I found a sympathiser in Mrs. Rattray.
“It’s likely the two of them will be suffocated with foul air,” she said, “and Bates wanting to take the bird-cage with the canary in it, because he read in the papers they took them down after explosions in the mines, when all the poor women would be waiting on the top. ‘You’d be the easier spared of the two,’ I told him, and the dirt they’ll be bringing up on their feet—they’re like a pair of children, sir.”
“No better indeed, Mrs. Rattray. Perhaps the door mat from the hall?”
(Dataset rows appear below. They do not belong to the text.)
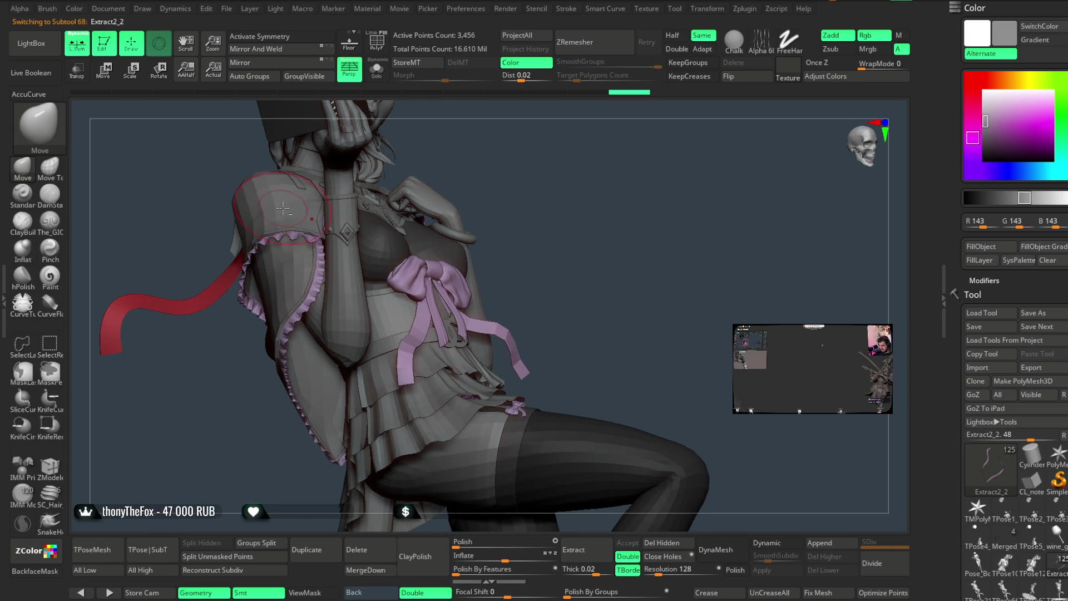
pyautogui.keyDown('alt'); pyautogui.click(329, 221); pyautogui.keyUp('alt')
pyautogui.moveTo(983, 120); pyautogui.dragTo(985, 136)
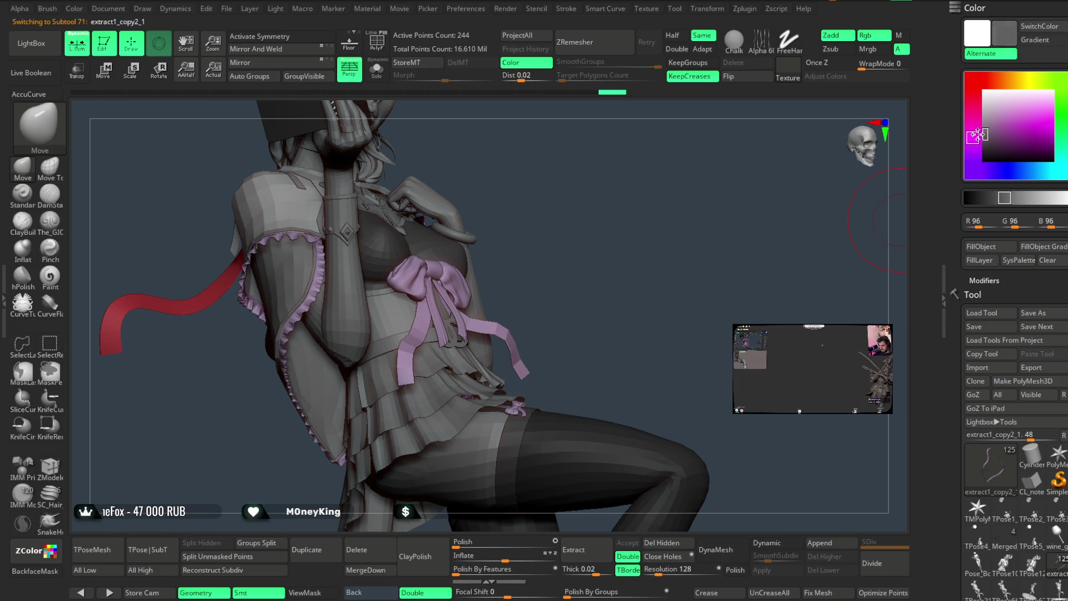
# Select extract1_copy1 with a light grey, then return to extract1_copy2_1 and briefly solo it.
pyautogui.moveTo(632, 238)
pyautogui.mouseDown()
pyautogui.moveTo(646, 210)
pyautogui.moveTo(492, 277)
pyautogui.mouseUp()
pyautogui.keyDown('alt'); pyautogui.click(467, 295); pyautogui.keyUp('alt')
I escaped into the study, only to be driven out by the muffled sound of blows and horrid scrapings of the shovel. I retreated to the pigeon-loft.
This kind of thing went on all that day and the next.
Edmund was late for all meals and brought to them an earthy smell. Bates was never available when I wanted him.
Edmund reported the passage as being evidently of great antiquity, and quite roomy. It was only blocked in places, he said, and they had had no difficulty in clearing these so far.
“We are propping the roof where it has fallen in or looks dicky,” he said, “otherwise we should have been through by now. I’m sure we’ll find the other opening all right because the air’s pretty fresh and we’ve found a lot of bats hanging up. You must come down to-morrow.”
“No thanks, the bats have decided me. There is between them and me what Lamb calls an ‘imperfect sympathy.’”
“Oh, rot! We’ll get rid of them for you.”